Here’s what struck me from this chapter: "The Lord also said to Moses, 'I have taken the Levites from among the Israelites in place of the first male offspring of every Israelite woman. The Levites are mine, for all the firstborn are mine. When I struck down all the firstborn in Egypt, I set apart for myself every firstborn in Israel, whether man or animal. They are to be mine.'" (vs 11-13)
I’ve been thinking about this all day. I think God was trying to teach a very important lesson with the "plague of the firstborn" in Egypt. Let’s think about this for a moment. Firstborn children (especially firstborn sons) were nearly worshiped in Israel, and they were literally worshiped in Egypt! For God to threaten the life of the firstborn of Egypt was a direct assault on one of the most powerful "gods" the Egyptians had. Remember, it was the first plague God warned Pharaoh about, but it took a long time to actually get around to it in the sequence of things.
And, if you remember the actual plague, the firstborn of Egypt didn’t have to die. In fact, there was no household in Egypt — Hebrew or Egyptian — which was exempt from the conditions of the plague. The conditions were that every household with blood on the doorpost would still have a living firstborn child at sunrise. The Egyptian firstborn didn’t die in the plague because they were Egyptian any more than the Hebrew firstborn survived because they were Hebrew. If an Egyptian family put blood on the doorpost, their firstborn child would have lived through the night. And if a Hebrew family had failed to meet the conditions of that first Passover night, their firstborn child wouldn’t have survived.
And now, after the Exodus, after the Israelites are out in the wilderness, God lets them know that their firstborn children still belong to Him. I think God was trying to teach the Israelites (and us) a very important lesson: We don’t belong to ourselves. We didn’t create, nor do we sustain, our own lives. We are dependents. And as created beings, it is in our nature to be mastered by something. And I think God is trying to help us see that we have a choice: We can be mastered by Him, or we can be mastered by something else. Being mastered by Him leads to life and freedom. Choosing to be mastered by something else (by rejecting God) leads to death.
In Numbers 3, the lesson was that, when we choose to be "mastered" by God, we discover that He isn’t into slavery. Yes, we acknowledge that we are not our own. We acknowledge that He is our rightful Ruler. But then, He offers a "redemption," just like He gave the Israelites the opportunity to reclaim their firstborn. When we give ourselves to God, He responds by giving us freedom instead of slavery. When we give ourselves to sin, sin responds by enslaving us and leading us right down to death.
It’s an age-old paradox in Christianity. Jesus said, "For whoever wishes to save his life will lose it, but whoever loses his life for My sake, he is the one who will save it." (Lk 9:24) The fact is, we all belong to God — whether we want to believe it, acknowledge it, or even know it.

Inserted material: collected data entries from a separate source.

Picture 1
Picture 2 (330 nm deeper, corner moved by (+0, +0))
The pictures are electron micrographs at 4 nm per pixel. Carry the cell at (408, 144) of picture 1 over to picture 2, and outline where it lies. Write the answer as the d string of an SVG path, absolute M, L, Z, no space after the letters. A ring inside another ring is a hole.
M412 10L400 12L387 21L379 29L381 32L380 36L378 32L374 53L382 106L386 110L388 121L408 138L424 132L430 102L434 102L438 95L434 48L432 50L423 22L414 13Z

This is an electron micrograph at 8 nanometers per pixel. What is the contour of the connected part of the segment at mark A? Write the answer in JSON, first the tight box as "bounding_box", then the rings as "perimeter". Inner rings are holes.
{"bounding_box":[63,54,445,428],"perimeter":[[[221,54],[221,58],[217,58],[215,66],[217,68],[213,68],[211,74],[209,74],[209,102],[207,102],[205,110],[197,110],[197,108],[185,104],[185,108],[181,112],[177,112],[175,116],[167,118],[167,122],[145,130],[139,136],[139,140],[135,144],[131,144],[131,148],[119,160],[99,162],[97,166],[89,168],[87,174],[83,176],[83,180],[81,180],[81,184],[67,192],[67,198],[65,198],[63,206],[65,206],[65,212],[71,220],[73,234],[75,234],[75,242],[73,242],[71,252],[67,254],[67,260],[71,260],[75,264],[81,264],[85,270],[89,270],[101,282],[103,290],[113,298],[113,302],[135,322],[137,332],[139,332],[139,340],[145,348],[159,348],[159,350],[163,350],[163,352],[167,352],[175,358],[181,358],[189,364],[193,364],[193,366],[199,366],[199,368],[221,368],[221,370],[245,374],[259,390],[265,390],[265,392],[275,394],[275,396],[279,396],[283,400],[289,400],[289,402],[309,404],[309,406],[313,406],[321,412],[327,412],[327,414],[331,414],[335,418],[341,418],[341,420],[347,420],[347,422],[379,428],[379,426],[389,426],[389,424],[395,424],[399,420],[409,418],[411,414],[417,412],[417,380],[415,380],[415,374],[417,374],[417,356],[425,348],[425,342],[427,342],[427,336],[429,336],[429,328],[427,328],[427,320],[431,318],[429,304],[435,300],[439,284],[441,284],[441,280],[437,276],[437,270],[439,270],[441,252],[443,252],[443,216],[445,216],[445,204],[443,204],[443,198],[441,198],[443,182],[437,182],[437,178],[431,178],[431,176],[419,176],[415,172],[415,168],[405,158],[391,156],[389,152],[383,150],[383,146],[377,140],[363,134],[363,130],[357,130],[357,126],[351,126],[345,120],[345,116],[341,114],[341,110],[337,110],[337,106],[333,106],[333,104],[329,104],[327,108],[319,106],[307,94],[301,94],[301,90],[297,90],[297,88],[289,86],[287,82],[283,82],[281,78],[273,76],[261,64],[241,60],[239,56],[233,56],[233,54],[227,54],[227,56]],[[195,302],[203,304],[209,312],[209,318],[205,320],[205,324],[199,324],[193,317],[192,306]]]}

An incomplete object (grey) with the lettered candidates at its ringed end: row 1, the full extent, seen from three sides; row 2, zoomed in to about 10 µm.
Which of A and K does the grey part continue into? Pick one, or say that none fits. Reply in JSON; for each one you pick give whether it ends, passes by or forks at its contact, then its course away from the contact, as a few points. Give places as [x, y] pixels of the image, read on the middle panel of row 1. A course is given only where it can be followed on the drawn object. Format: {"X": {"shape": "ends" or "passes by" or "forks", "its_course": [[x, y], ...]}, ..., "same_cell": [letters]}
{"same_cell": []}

But it is in surrendering to Him as our Master that we will find the yoke of slavery removed. If we "give up" our life into His hands, we will truly find it. If we don’t surrender to Him as our Master, we will wind up in the slavery of things we can’t get out of. In trying to live our life "free" of God’s restraints, we will truly lose our freedom.
The remarkable thing is that God lets us choose. He could choose to make slaves out of His "firstborn," but He doesn’t do that. Instead, He offers the right of redemption. And if we decide to surrender to Him, the more we surrender, the more He is able to release us into true freedom — the freedom which is only found in Him.